The two year anniversary of TJ's diagnosis is on Sunday.  It seems like yesterday but so long ago at the same time.  I work with children who have a mental illness.  Typically, this is a familial trait.  I watch their struggle daily and always have a debate with myself as to whether if I had to choose-  would I choose mental health or physical health?  When I put these children side by side with my own- I have to pick mental health.  Yes, my kids struggle everyday.  Their life is not perfect and some days it is painful to watch their struggle.   But, they have the love and support of people, they are happy and they are able to 'be kids", which was our ultimate goal for them.  Our diabetes educator has told me a number of times when I am frustrated with the choices they are making that "they will be fine.  They are teenagers but you can tell they get it."  I hang onto those words like a lifeline and I believe her.  You can see it in the way they care for their brother.  So, as TJ and Tylie's T1 anniversary dates approach, I am thankful and hopeful.  Thankful that we were blessed with such an amazing support system.  Thankful that we have been able to recognize that it is okay to be angry, sad, disgusted and annoyed with this stupid disease and the hand we were dealt but had the strength to look beyond the anger.  Thankful that we, as adults, can also recognize there is a time to cry and a time to fight and hopeful that my children will be able to learn this from us.  Thankful for the advances in science and medicine that makes that fight easier and hopeful that in the very near future it cracks the T1 code and literally saves my children's lives.  Mostly, I am thankful for each and every day that I have with them and hopeful they recognize the power that they have over their own lives and can create a balance that works for them.

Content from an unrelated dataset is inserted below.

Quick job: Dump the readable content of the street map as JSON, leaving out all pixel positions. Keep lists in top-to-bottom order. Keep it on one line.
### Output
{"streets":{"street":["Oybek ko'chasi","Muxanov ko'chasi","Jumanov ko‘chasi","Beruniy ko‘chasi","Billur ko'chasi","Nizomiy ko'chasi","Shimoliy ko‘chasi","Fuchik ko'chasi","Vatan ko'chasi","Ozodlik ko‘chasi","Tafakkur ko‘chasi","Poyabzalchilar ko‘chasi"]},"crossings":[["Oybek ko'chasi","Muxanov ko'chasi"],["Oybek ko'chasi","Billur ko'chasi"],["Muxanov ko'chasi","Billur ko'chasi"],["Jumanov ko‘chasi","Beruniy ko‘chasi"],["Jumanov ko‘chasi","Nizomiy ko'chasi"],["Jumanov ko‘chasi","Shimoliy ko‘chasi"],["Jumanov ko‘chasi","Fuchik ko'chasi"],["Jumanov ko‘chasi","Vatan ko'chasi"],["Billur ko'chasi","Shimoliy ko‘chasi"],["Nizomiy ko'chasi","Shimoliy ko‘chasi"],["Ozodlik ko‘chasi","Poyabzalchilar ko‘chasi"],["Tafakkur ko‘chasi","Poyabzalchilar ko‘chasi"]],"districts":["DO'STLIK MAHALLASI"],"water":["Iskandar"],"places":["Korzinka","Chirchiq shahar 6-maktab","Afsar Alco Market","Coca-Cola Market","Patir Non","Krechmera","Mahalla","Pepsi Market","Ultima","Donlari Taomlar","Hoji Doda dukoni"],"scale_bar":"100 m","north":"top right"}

I was thinking about it last night while at the same time thinking about a young man and his family in Minnesota.  This 16 year old boy was playing in a hockey game and went head first into the boards.  The result was a severe spinal cord injury and a devastating prognosis.  My heart breaks for this family.  Faced with the idea their son may never walk again, they pray for a miracle.  Just as we do everyday.   I can identify with them on so many levels.  As the mom of hockey players, their nightmare is one I never hope to live.  As the mom of children whose lives were drastically and unexpectedly changed, I can actually feel their pain.  On his Caring Bridge site, they talked about transitioning to a "new life, a life we did not plan, but must embrace."   They tremendous support coming to this family from all over and the positive tone they have set when speaking about their son gives me so much hope for them.  It reminds me of a quote by Plato, "Be kind, everyone you meet is fighting a hard battle."  It would be so easy to focus only on yours- but at what cost?